▸ **Excerpted data**:

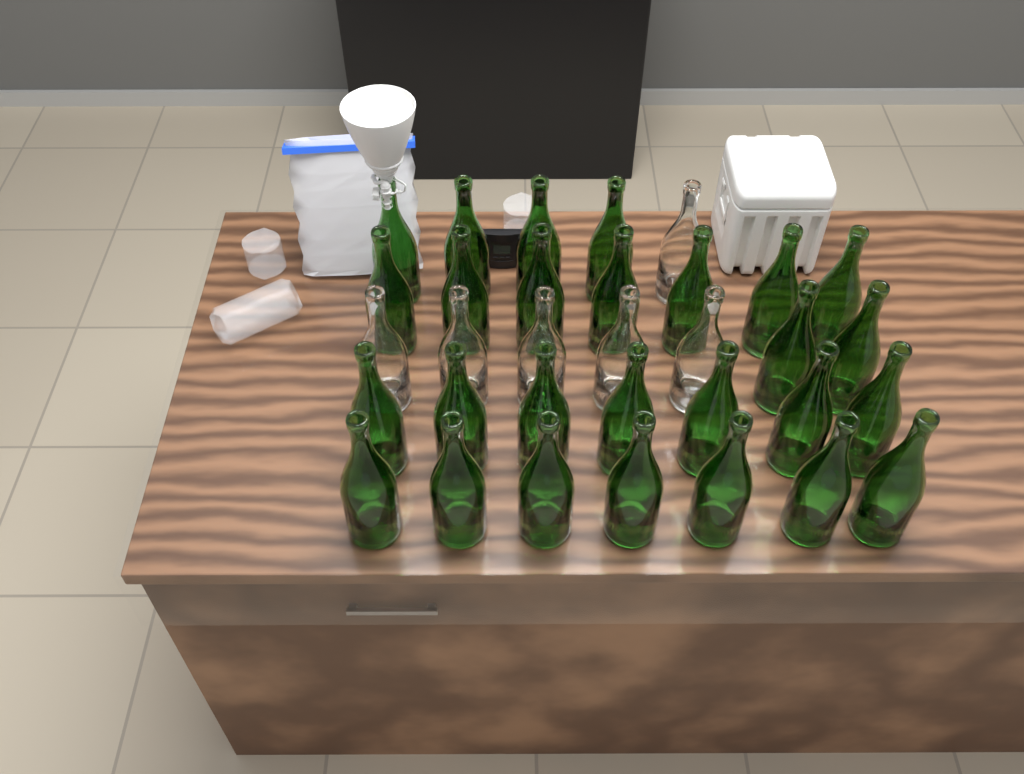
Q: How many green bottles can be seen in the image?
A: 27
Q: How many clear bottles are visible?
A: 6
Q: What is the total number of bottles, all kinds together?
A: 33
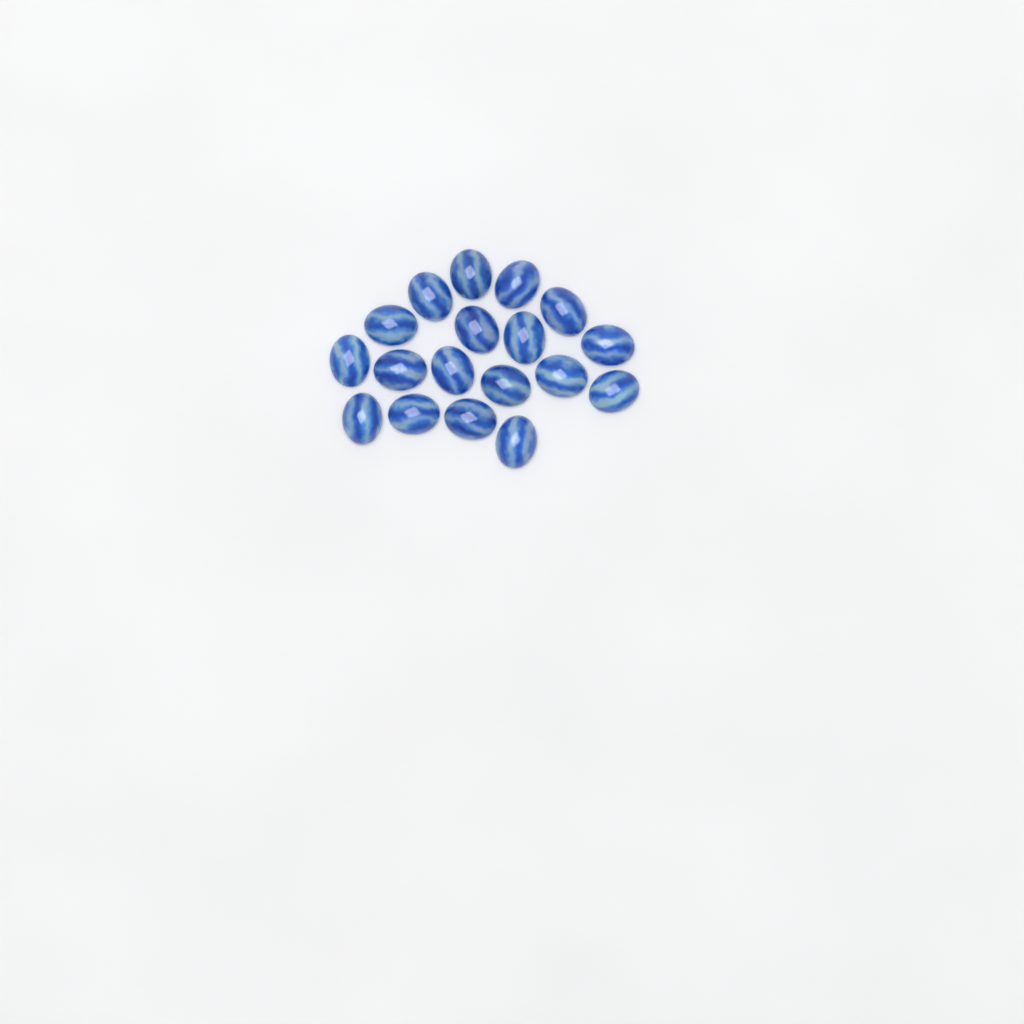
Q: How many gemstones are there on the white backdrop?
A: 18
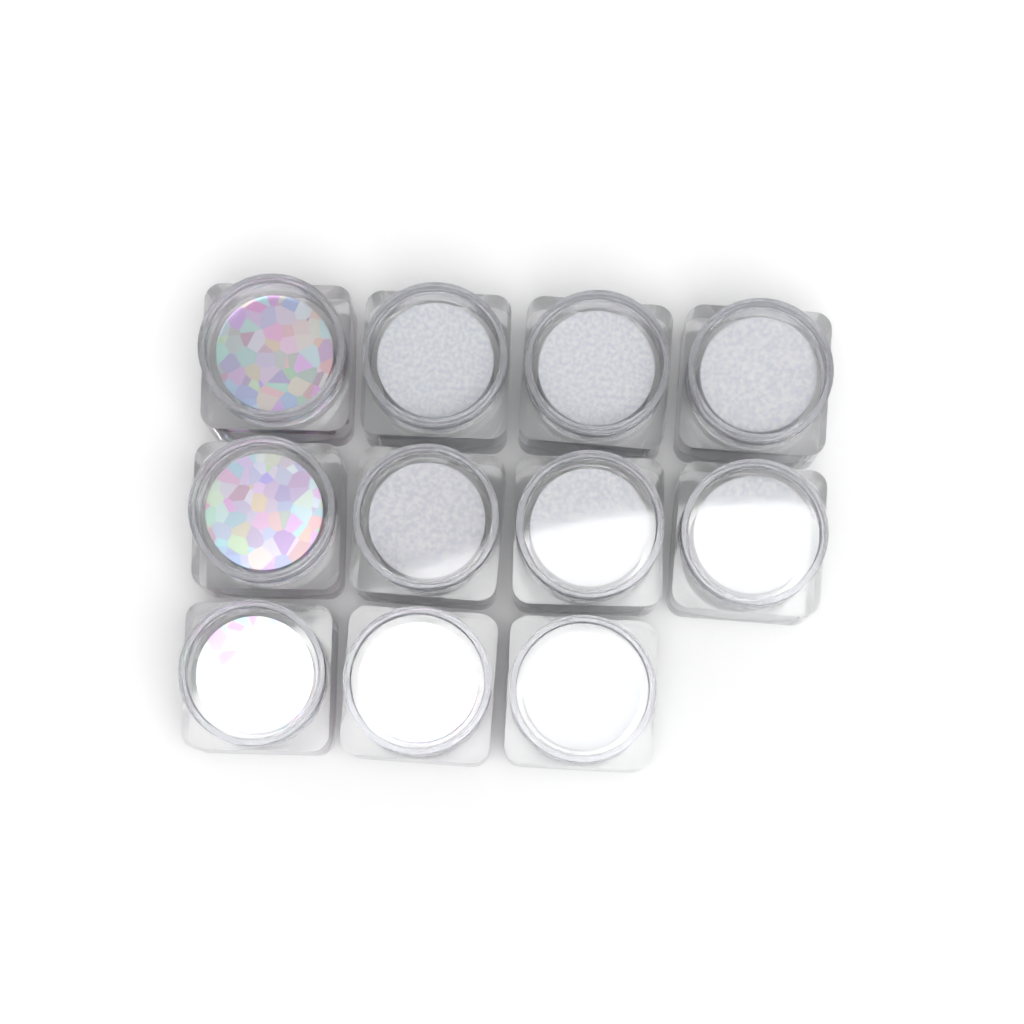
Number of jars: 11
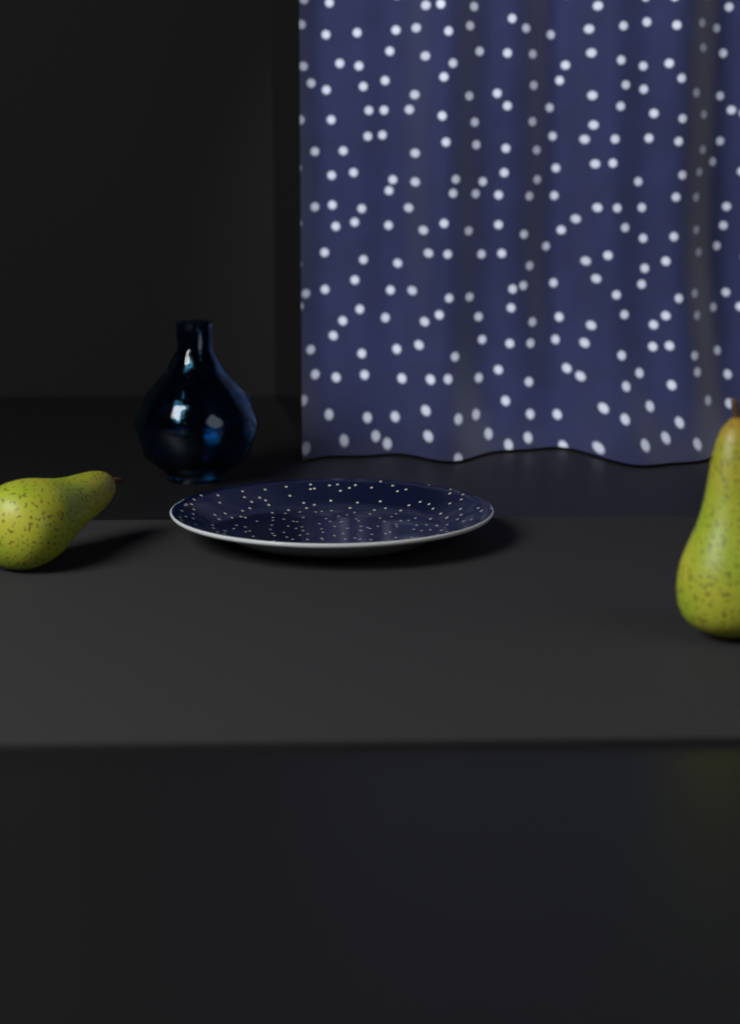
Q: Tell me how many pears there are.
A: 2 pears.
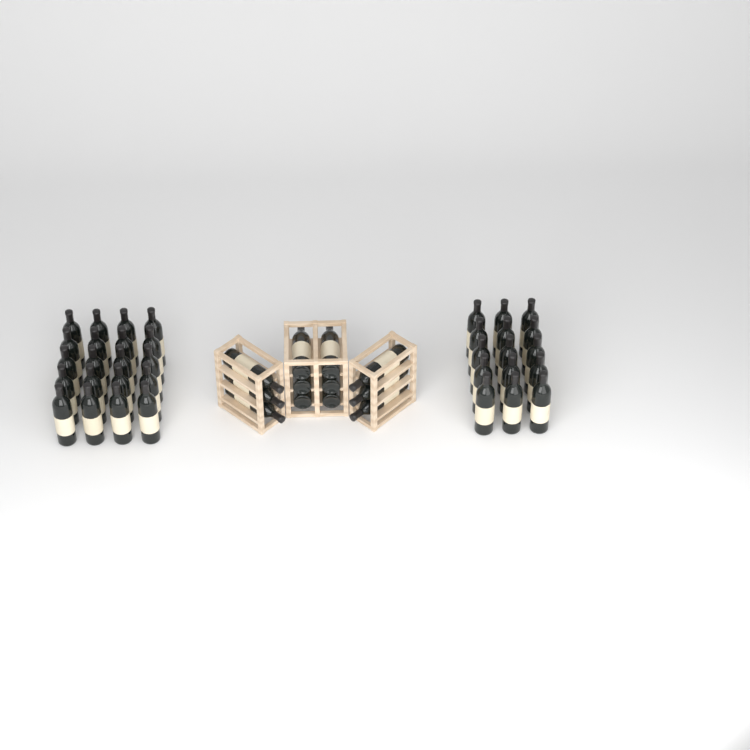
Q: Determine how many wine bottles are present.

▸ **Problem requirements**: Reproduce everything in the listing above, from the line containing "Q: How many clear bottles are visible?" down to its last line, omitting the pictures.

▸ **Solution to this problem**:
Q: How many clear bottles are visible?
A: 6
Q: What is the total number of bottles, all kinds together?
A: 33
Q: How many gemstones are there on the white backdrop?
A: 18
Number of jars: 11
Q: Tell me how many pears there are.
A: 2 pears.
Q: Determine how many wine bottles are present.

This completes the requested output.